• [Activity] From first entry to last, give the listing again verbatim.

• [Material shown]

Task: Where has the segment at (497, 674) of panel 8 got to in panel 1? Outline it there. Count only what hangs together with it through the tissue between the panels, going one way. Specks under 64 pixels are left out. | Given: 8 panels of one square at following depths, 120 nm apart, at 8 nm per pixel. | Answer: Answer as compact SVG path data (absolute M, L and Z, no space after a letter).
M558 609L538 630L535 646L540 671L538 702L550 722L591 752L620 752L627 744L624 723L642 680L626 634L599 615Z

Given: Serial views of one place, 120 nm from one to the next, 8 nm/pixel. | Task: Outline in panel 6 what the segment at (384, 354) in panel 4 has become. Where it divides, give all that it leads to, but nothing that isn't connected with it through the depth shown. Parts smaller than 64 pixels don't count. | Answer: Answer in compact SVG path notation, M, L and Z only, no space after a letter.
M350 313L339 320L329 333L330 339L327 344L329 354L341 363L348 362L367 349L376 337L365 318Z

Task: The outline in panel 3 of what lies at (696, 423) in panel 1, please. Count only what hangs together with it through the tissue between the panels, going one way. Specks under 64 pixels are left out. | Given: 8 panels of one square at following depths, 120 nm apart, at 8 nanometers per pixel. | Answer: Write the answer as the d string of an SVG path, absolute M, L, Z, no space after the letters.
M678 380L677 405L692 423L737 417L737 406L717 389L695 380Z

• [Your response]
Task: Where has the segment at (497, 674) of panel 8 got to in panel 1? Outline it there. Count only what hangs together with it through the tissue between the panels, going one way. Specks under 64 pixels are left out. | Given: 8 panels of one square at following depths, 120 nm apart, at 8 nm per pixel. | Answer: Answer as compact SVG path data (absolute M, L and Z, no space after a letter).
M558 609L538 630L535 646L540 671L538 702L550 722L591 752L620 752L627 744L624 723L642 680L626 634L599 615Z

Given: Serial views of one place, 120 nm from one to the next, 8 nm/pixel. | Task: Outline in panel 6 what the segment at (384, 354) in panel 4 has become. Where it divides, give all that it leads to, but nothing that isn't connected with it through the depth shown. Parts smaller than 64 pixels don't count. | Answer: Answer in compact SVG path notation, M, L and Z only, no space after a letter.
M350 313L339 320L329 333L330 339L327 344L329 354L341 363L348 362L367 349L376 337L365 318Z

Task: The outline in panel 3 of what lies at (696, 423) in panel 1, please. Count only what hangs together with it through the tissue between the panels, going one way. Specks under 64 pixels are left out. | Given: 8 panels of one square at following depths, 120 nm apart, at 8 nanometers per pixel. | Answer: Write the answer as the d string of an SVG path, absolute M, L, Z, no space after the letters.
M678 380L677 405L692 423L737 417L737 406L717 389L695 380Z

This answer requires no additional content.